__Excerpt to read__
Monday, September 24, 2012

Country School Surprises

Here's My Hillbilly's weekly contribution to my little corner of the blogosphere:

In continuing with my grade school days, when I look back with a mature eye and compare those days to the present, I am amazed at several things.  First, modern children are coddled, protected, and treated in such a way to supposedly make them feel more confident in their abilities --- whether they have them or not!  For instance, in my school days, at recess, two of the best athletes would choose up teams to play a sport.  If you were young or not very good, you would be the last one chosen.  It was not surprising to you if you were chosen last.  You realized that those doing the choosing were trying to put together a team that was more likely to win.  And yes, we wanted the team that we were on to win.  Yes, we kept score, and we knew who won.  We knew when we won or when we lost.  If we lost we wouldn’t have expected trophies.

Oh!  Sometimes we played tackle football without pads or helmets!  Maybe that is what is wrong with my brain!

Not actually The Hillbilly but a reasonable facsimile

In looking back, I realized that there weren’t very many of us children from the country schools that played organized sports.  Actually from the school I attended, I remember very few.  Part of that may have come from the fact that organized sports were in the city and we were in the country.  We were only moved into the city schools after we completed the eighth grade.  Part of that may have come from children being involved in farm work, or the fact that the country children’s parents had never been that involved in those kinds of activities.

For instance, there were people involved with Little League Baseball that came to our school and asked if any of us were interested in playing.  There were only two of us that said that we were and our teacher acted angry because we said that we were.  Really, in all the time I played organized sports, I can think of very few from any of the country schools that did so.  However, I did notice where you had rural communities with their own high schools (many times first through twelfth grade were in one location), they were more involved.

 I played Little League and Babe Ruth Baseball until I turned sixteen.  I didn’t play high school baseball, even though those who were, tried to talk me into it.  I played basketball off and on through high school.  The football coaches, players, and some family members really tried to get me to play football.  Actually, that sport would probably have been closer to my experience of wrestling cattle and dodging bulls and such.  But, I had no interest and my parents really didn’t want me to anyway.
Football practice?

Sports were not very high on my family's list.  They rarely came to my games and I really didn’t have all that much backing to play.  I had the physical talent to be a much better athlete than I was. In fact, in the ninth grade, coaches told me, that I could very possible get a college basketball scholarship.  That kind of thing doesn’t happen when the only time you touch a basketball is during the season.

__Prompt 1__
In the listing, could you write out everything from the line containing "Rendered at 1500 by 1125 pixels." down to the line containing "list Yes. If", swapping "Identify" for "Mark" and leaving all else unchanged?
__Prompt 2__
Could you carry on the blog post about country school sports from the point where it stops?

__Extracted data__
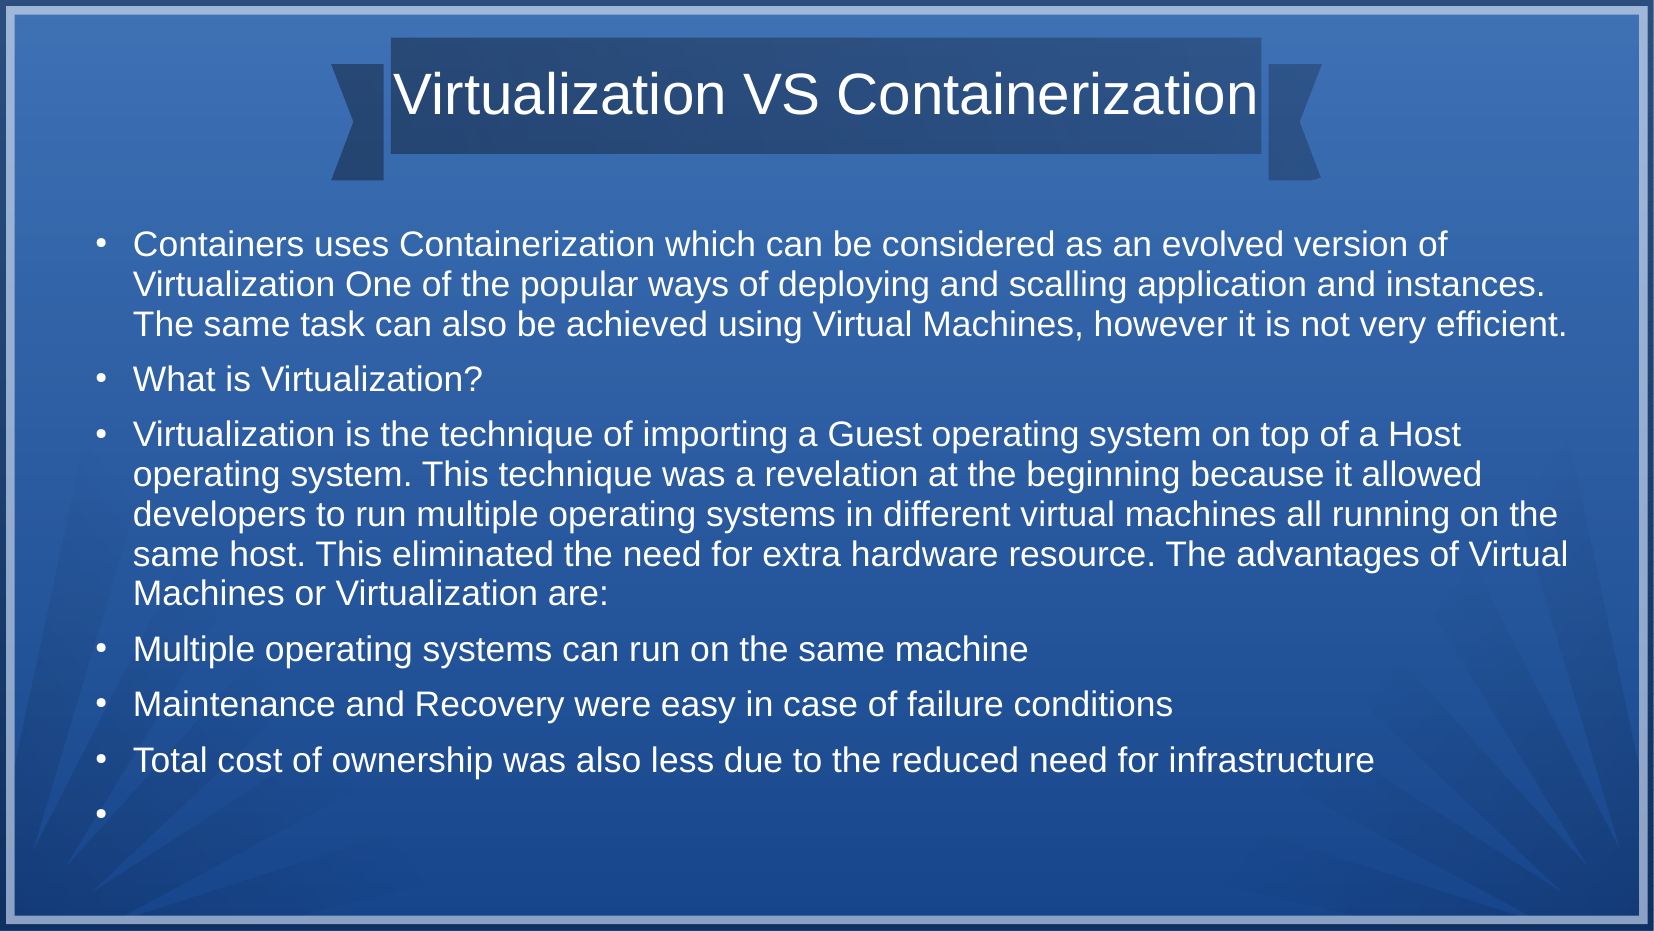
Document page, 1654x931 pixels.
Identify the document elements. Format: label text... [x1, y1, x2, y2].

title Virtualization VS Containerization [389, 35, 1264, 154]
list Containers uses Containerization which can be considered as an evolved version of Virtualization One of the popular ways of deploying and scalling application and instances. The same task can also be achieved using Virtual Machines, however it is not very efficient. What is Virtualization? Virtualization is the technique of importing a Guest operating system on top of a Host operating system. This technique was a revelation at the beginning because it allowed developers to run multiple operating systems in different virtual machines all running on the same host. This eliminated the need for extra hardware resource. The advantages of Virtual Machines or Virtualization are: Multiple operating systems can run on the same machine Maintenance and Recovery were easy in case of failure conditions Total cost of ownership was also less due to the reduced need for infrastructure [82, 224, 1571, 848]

* * *

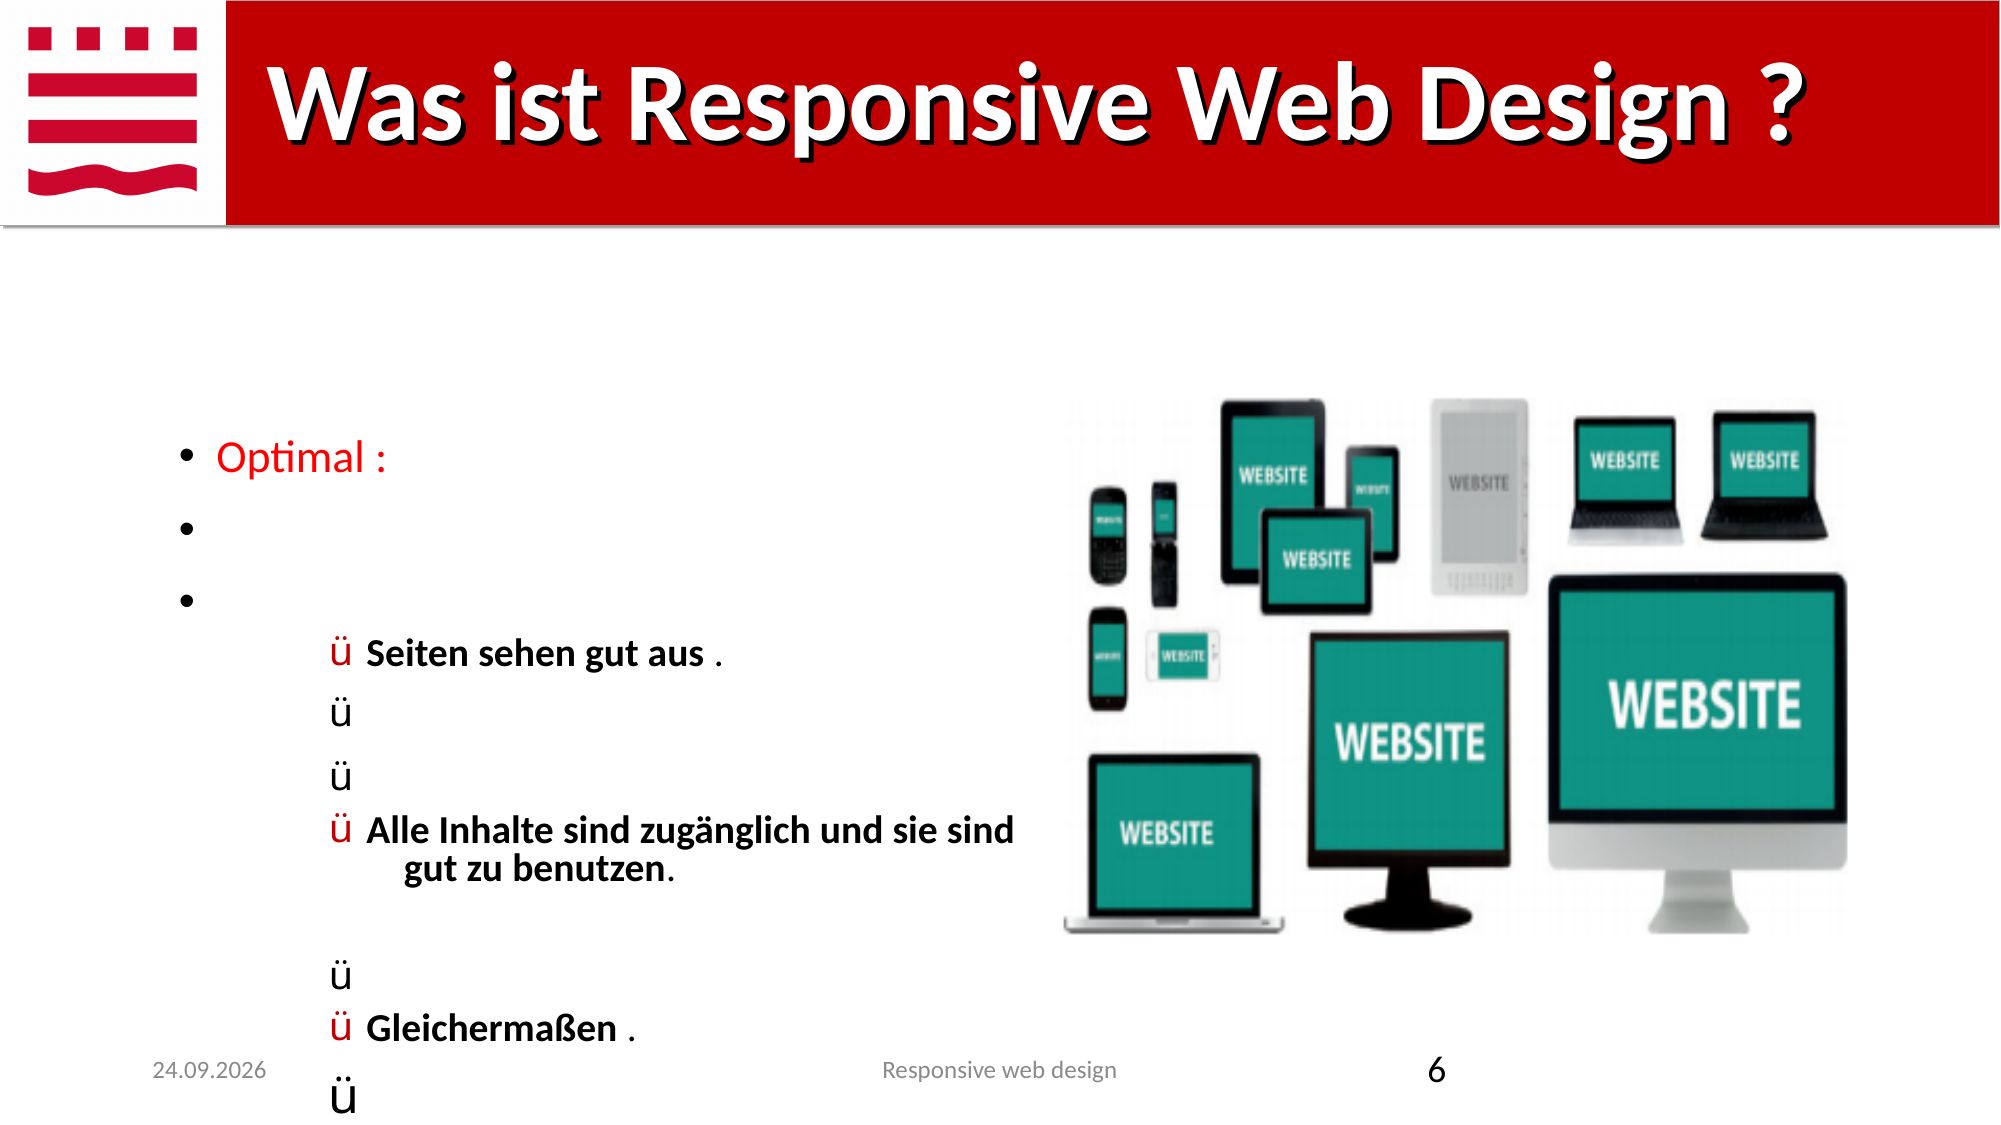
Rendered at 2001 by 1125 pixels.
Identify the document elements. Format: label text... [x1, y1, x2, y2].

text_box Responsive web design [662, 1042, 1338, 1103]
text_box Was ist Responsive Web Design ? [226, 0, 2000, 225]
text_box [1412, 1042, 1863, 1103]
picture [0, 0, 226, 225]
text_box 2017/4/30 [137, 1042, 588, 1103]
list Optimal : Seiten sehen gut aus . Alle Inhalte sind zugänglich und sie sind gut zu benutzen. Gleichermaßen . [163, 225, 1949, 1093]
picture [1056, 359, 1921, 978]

---

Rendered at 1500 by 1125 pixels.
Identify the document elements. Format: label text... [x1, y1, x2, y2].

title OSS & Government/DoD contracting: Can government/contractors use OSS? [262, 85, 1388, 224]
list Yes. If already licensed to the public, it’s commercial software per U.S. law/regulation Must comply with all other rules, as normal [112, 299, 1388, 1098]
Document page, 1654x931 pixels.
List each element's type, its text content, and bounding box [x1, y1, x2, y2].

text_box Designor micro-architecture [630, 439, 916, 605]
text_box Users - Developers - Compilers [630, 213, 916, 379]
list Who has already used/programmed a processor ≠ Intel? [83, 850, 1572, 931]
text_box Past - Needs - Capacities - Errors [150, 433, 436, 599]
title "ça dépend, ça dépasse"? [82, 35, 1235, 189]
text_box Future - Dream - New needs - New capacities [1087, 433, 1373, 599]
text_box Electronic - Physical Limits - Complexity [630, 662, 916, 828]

__Exercise answer 1__
Rendered at 1500 by 1125 pixels.
Mark the document elements. Format: label text... [x1, y1, x2, y2].

title OSS & Government/DoD contracting: Can government/contractors use OSS? [262, 85, 1388, 224]
list Yes. If already licensed to the public, it’s commercial software per U.S. law/regulation Must comply with all other rules, as normal [112, 299, 1388, 1098]

__Exercise answer 2__
Another thing about country school was that with most teachers, the teacher ran what went on inside the school but rarely came outside.  Older and larger children ran and kept the peace on the outside.   By the seventh grade, I was in control.  Most of the time, I controlled what games we played and how we played them.  I actually was taken from school from the fifth grade on to purchase our sports equipment. Fast pitch softball was our main sport.  I pitched, managed, and coached our fast pitch softball team from the sixth grade through the eighth grade.  That is the only sport we played against other schools.  Of regular sports, we played a little bit of basketball and volleyball.  Other than that we played various types of tag – bear around the corner, dare base, chicken and hen, and one unnamed tag where everyone who was tagged became an additional chaser.  With it, eventually you wound up with about eighteen chasers all chasing one person.  You could really get in good shape!
Chicken and Hen?
Bear around the corner? 

Another surprising thing is that we older children did some of the upkeep.  For instance, in the seventh grade, while school was going on I would climb up on whatever was tall enough to replace fluorescent light bulbs.

We had an attic over our lunchroom.  It had an outside entrance that was about twelve feet off the ground.  At different times of the year, I would be climbing up a ladder to bring down desks or to put desks or other equipment away.  I imagine parents and school officials would be freaking out about such things today.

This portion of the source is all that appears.